Eu acho que tem muita coisa ruim na área também, e eu acho que o Brasil insiste em colocar essas coisas ruins goela abaixo das pessoas, e são essas coisas ruins que aparecem... Eu não vou ficar citando nomes, enfim. Eu sei que tem muita coisa boa também acontecendo, tem muita banda legal, mas aquele som, aquele rock que a gente gosta, esse trabalho com uma identidade legal, porque trabalho tem também que ter uma identidade, porque muita coisa que eu percebo é assim: os trabalhos que eu tenho curtido ultimamente, que eu acho legal, os que têm identidade, são super mal vistos, não aparecem de jeito nenhum.

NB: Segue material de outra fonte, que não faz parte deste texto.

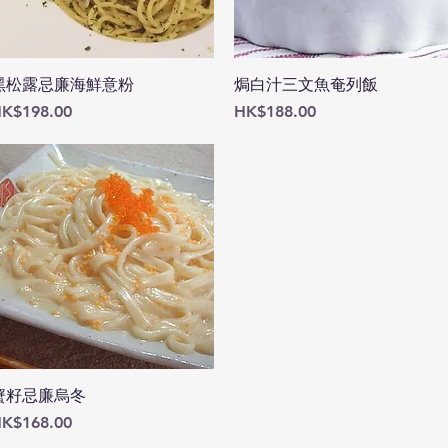
快速瀏覽
快速瀏覽
黑松露忌廉海鮮意粉
焗白汁三文魚奄列飯
價格
價格
K$198.00
HK$188.00
快速瀏覽
蟹籽忌廉烏冬
價格
K$168.00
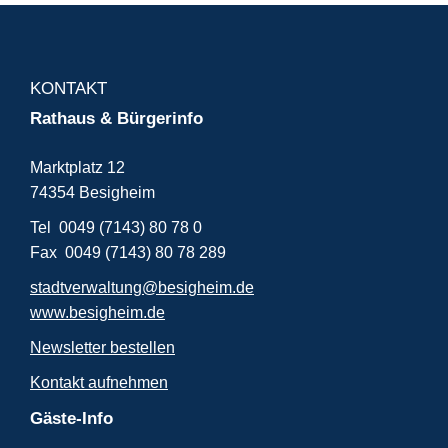
KONTAKT
Rathaus & Bürgerinfo
Marktplatz 12
74354 Besigheim
Tel 0049 (7143) 80 78 0
Fax 0049 (7143) 80 78 289
stadtverwaltung@besigheim.de
www.besigheim.de
Newsletter bestellen
Kontakt aufnehmen
Gäste-Info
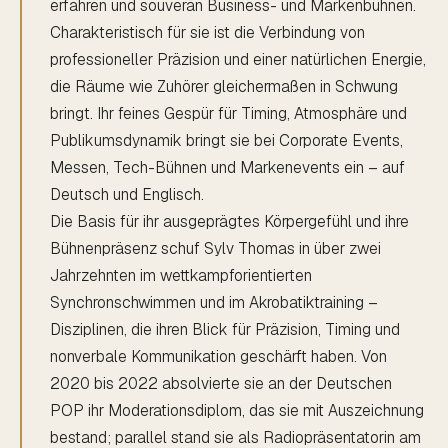
erfahren und souverän Business- und Markenbühnen.
Charakteristisch für sie ist die Verbindung von
professioneller Präzision und einer natürlichen Energie,
die Räume wie Zuhörer gleichermaßen in Schwung
bringt. Ihr feines Gespür für Timing, Atmosphäre und
Publikumsdynamik bringt sie bei Corporate Events,
Messen, Tech-Bühnen und Markenevents ein – auf
Deutsch und Englisch.
Die Basis für ihr ausgeprägtes Körpergefühl und ihre
Bühnenpräsenz schuf Sylv Thomas in über zwei
Jahrzehnten im wettkampforientierten
Synchronschwimmen und im Akrobatiktraining –
Disziplinen, die ihren Blick für Präzision, Timing und
nonverbale Kommunikation geschärft haben. Von
2020 bis 2022 absolvierte sie an der Deutschen
POP ihr Moderationsdiplom, das sie mit Auszeichnung
bestand; parallel stand sie als Radiopräsentatorin am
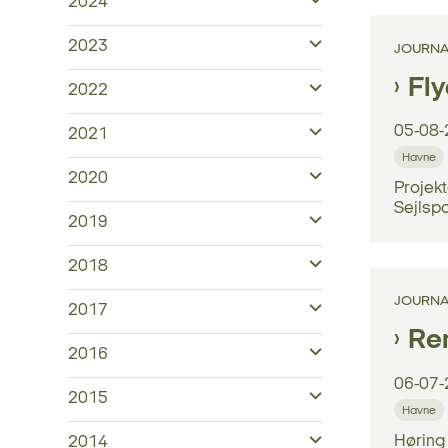
2024
2023
JOURNA
Fl
2022
05-08-
2021
Havne
2020
Projekt
Sejlspo
2019
2018
JOURNA
2017
Ren
2016
06-07-
2015
Havne
Høring 
2014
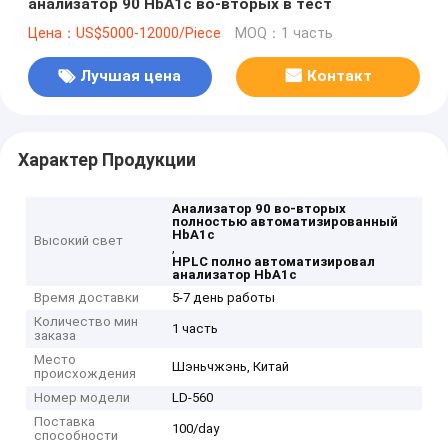
анализатор 90 HbA1c во-вторых в тест
Цена：US$5000-12000/Piece
MOQ：1 часть
Лучшая цена
Контакт
Характер Продукции
Анализатор 90 во-вторых
полностью автоматизированный
HbA1c
Высокий свет
,
HPLC полно автоматизировал
анализатор HbA1c
Время доставки
5-7 день работы
Количество мин
1 часть
заказа
Место
Шэньчжэнь, Китай
происхождения
Номер модели
LD-560
Поставка
100/day
способности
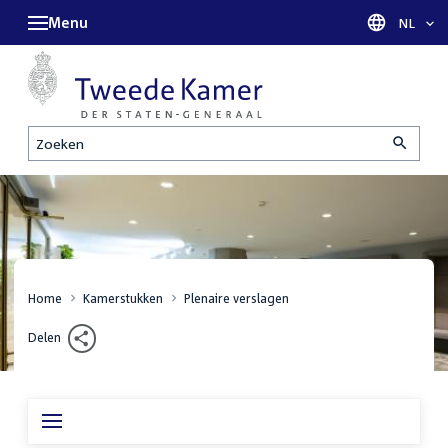
Menu
Taal sel
NL
Zoeken
Home
Kamerstukken
Plenaire verslagen
Delen
Inhoudsopgave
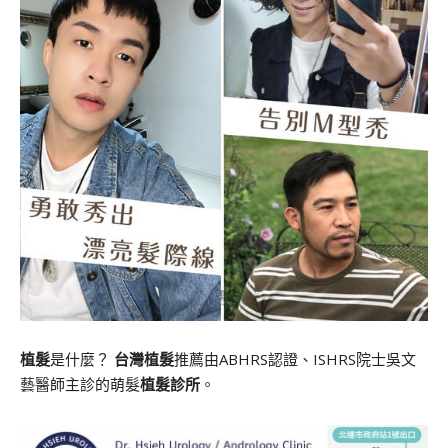
植髮
是什麼？
台灣植髮
推薦由ABHRS認證、ISHRS院士吳文
藝醫師主診的萌髮
植髮診所
。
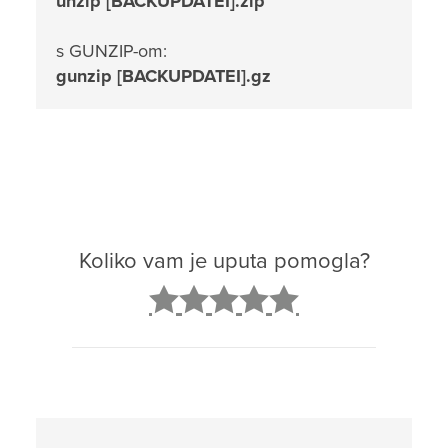
unzip [BACKUPDATEI].zip
s GUNZIP-om:
gunzip [BACKUPDATEI].gz
Koliko vam je uputa pomogla?
2
3
4
5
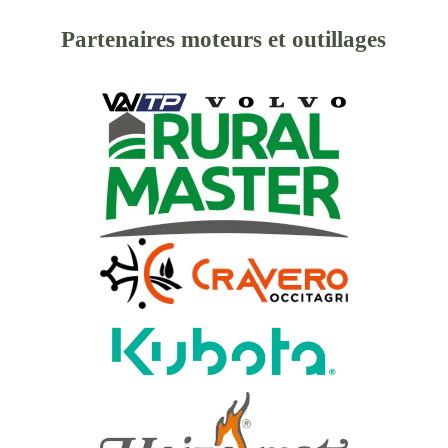
Partenaires moteurs et outillages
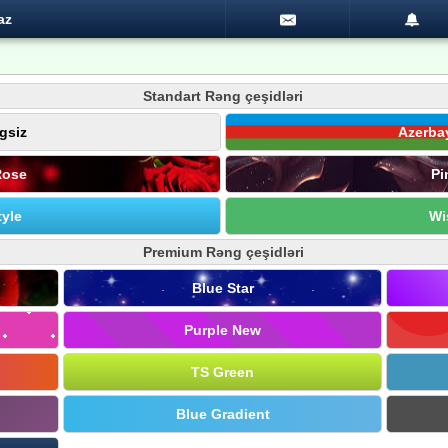
az
Standart Rəng çeşidləri
gsiz
Azerba
Rose
Pi
yle
Wi
Premium Rəng çeşidləri
Blue Star
Purple New
TS Green
Blue Gradient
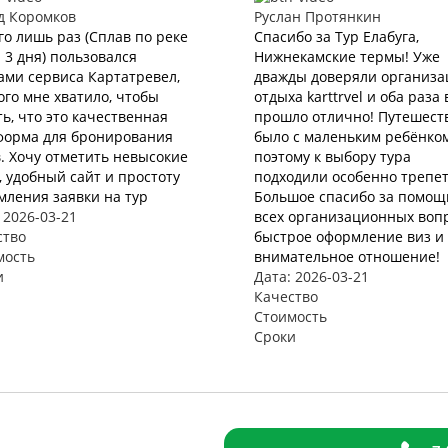
д Коромков
Руслан Протянкин
го лишь раз (Сплав по реке
Спасибо за Тур Елабуга,
 3 дня) пользовался
Нижнекамские термы! Уже
ами сервиса Картатревел,
дважды доверяли организ
ого мне хватило, чтобы
отдыха karttrvel и оба раза 
ь, что это качественная
прошло отлично! Путешест
форма для бронирования
было с маленьким ребёнко
. Хочу отметить невысокие
поэтому к выбору тура
 удобный сайт и простоту
подходили особенно трепет
мления заявки на тур
Большое спасибо за помощ
 2026-03-21
всех организационных вопр
ство
быстрое оформление виз и 
мость
внимательное отношение!
и
Дата: 2026-03-21
Качество
Стоимость
Сроки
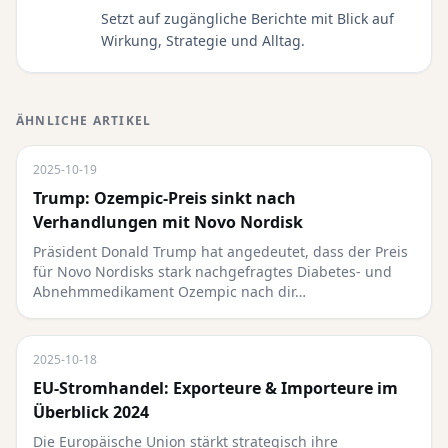
Setzt auf zugängliche Berichte mit Blick auf
Wirkung, Strategie und Alltag.
ÄHNLICHE ARTIKEL
2025-10-19
Trump: Ozempic-Preis sinkt nach
Verhandlungen mit Novo Nordisk
Präsident Donald Trump hat angedeutet, dass der Preis
für Novo Nordisks stark nachgefragtes Diabetes- und
Abnehmmedikament Ozempic nach dir…
2025-10-18
EU-Stromhandel: Exporteure & Importeure im
Überblick 2024
Die Europäische Union stärkt strategisch ihre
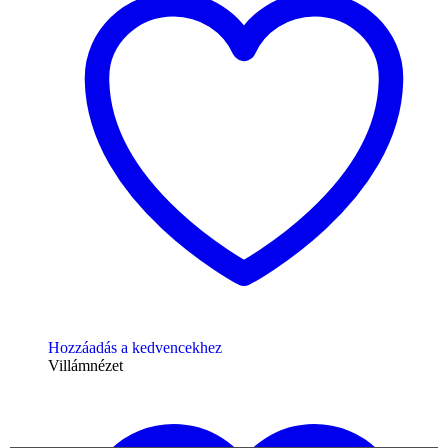
Hozzáadás a kedvencekhez
Villámnézet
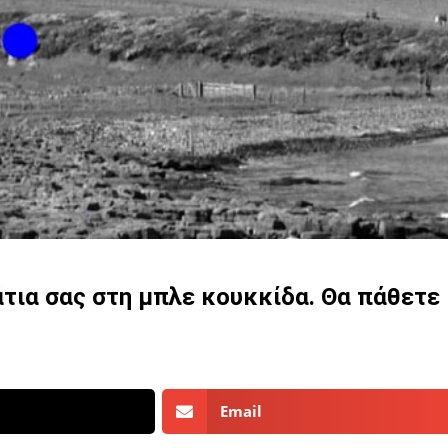
άτια σας στη μπλε κουκκίδα. Θα πάθετε
Email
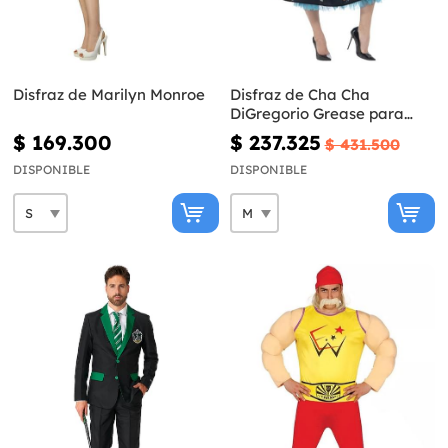
Disfraz de Marilyn Monroe
Disfraz de Cha Cha
DiGregorio Grease para
mujer
$ 169.300
$ 237.325
$ 431.500
DISPONIBLE
DISPONIBLE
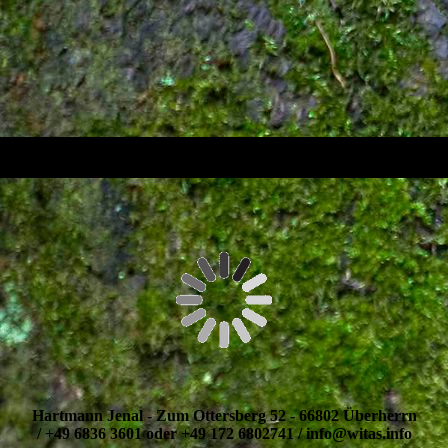
Hartmann Jenal - Zum Ottersberg 52 - 66802 Überherrn
/ +49 6836 3601 oder +49 172 6802741 / info@witas.info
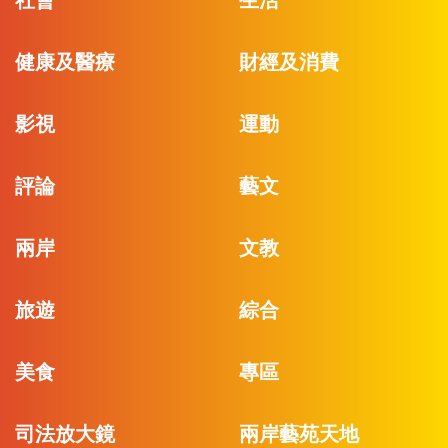
社會
生活
健康及醫療
財經及消費
影視
運動
評論
藝文
兩岸
文教
旅遊
綜合
美食
專區
司法放大鏡
兩岸藝苑天地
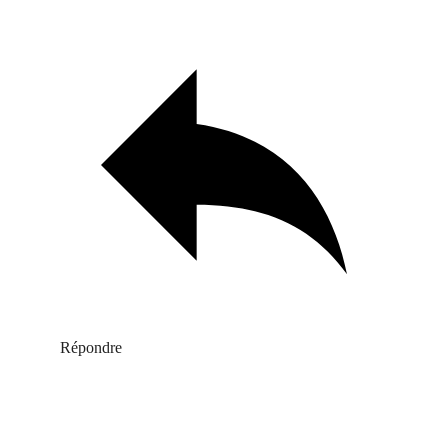
Répondre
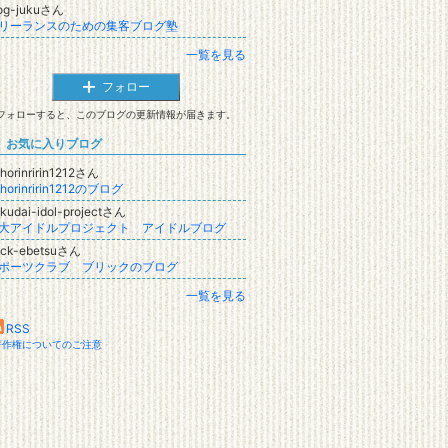
log-jukuさん
リーランスのための集客ブログ塾
一覧を見る
フォロー
フォローすると、このブログの更新情報が届きます。
お気に入りブログ
horinririn1212さん
horinririn1212のブログ
kudai-idol-projectさん
大アイドルプロジェクト アイドルブログ
ick-ebetsuさん
ポーツクラブ ブリックのブログ
一覧を見る
RSS
著作権についてのご注意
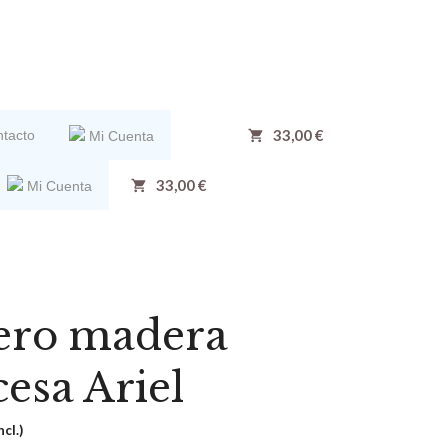
33,00 €
tacto
Mi Cuenta
33,00 €
Mi Cuenta
ero madera
cesa Ariel
ncl.)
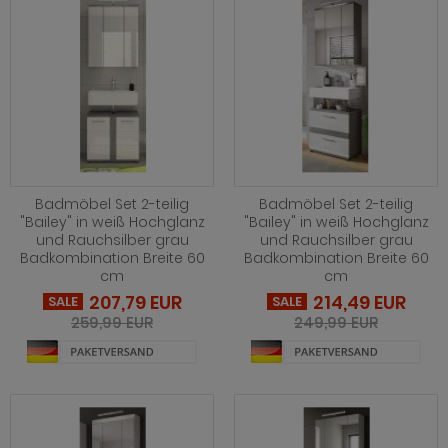
hnprogramm Niran
hnprogramm Norris
hnprogramm Nobile
hnprogramm Norwich
hnprogramm Norwich
ohnprogramm Ocean
ohnprogramm Onawa grau
ohnprogramm Palamos
ohnprogramm Onawa grün
hnprogramm Paterno
ohnprogramm Onawa weiß
Badmöbel Set 2-teilig
Badmöbel Set 2-teilig
hnprogramm Piano
"Bailey" in weiß Hochglanz
"Bailey" in weiß Hochglanz
und Rauchsilber grau
und Rauchsilber grau
hnprogramm Option Jackson Eiche
Badkombination Breite 60
Badkombination Breite 60
hnprogramm Plate
cm
cm
hnprogramm Option Kaschmir
hnprogramm Positano
207,79 EUR
214,49 EUR
SALE
SALE
hnprogramm Piano
259,99 EUR
249,99 EUR
hnprogramm Prime
hnprogramm Ribera
hnprogramm Ribera
hnprogramm Rideau
hnprogramm Rideau
hnprogramm Rivian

Agora tem muita gente que toca, que forma uma banda, você ouve e fala: puta, isso aqui é cópia do Guns N’ Roses, isso aqui é cópia do não sei o quê, isso aqui é cópia não sei de quem. Eu acho que falta também essa identidade mesmo, sabe, essa coisa de o cara achar lá dentro dele, da personalidade dele, colocar uma vibe diferente no som; eu acho que poderia estar melhor, não tem tantas coisas boas acontecendo, tem bandas boas, sim, como eu mencionei, mas não são muitas que você possa dizer que ‘ouvi e adorei’, talvez eu não tenha tido oportunidade de ouvir tantas coisas, mas nada me chama tanto a atenção, não tem me chamado muito a atenção ultimamente, para dizer a verdade.

Cartaz de lançamento de 'Funny Love'
Bloga: E planos para o futuro são divulgar esse disco, fazer as apresentações... E mais pra frente, você tem ideia de fazer, sei lá, um DVD, um quarto álbum, ou você está pensando só no agora?

Marise: Ah, estou pensando só no agora, para dizer a verdade. Eu vou gravar um clipe, não sei se já falei isso pra você, a ideia é lançar esse clipe, será o videoclipe oficial da música “Funny Love”, estaremos lançando no comecinho de junho, e sair em turnê, a Tratore [http://www.tratore.com.br/ ] está distribuindo o disco físico, então o lance é divulgar. Eu já tinha pensado em gravar um disco instrumental, talvez eu até faça isso, mas nem quero pensar, eu tenho algumas composições, algumas músicas instrumentais, mas nem posso pensar nisso agora, acho que tenho que focar nesse disco que está nascendo, que acabou de pintar, e, sei lá, ver o que vai acontecer.

Bloga: E você já tem alguma data fechada para a gente divulgar?

Marise: Tenho, dia 17 de maio, na Feira de Artes da Pompeia, aliás, eu nem coloquei no site porque eles estão ainda decidindo horário,é um festival, então tem várias bandas... 17 de maio, é um domingo. (Nota do Editor: a entrevista foi feita em 29 de abril, quando o evento ainda estava sendo fechado.)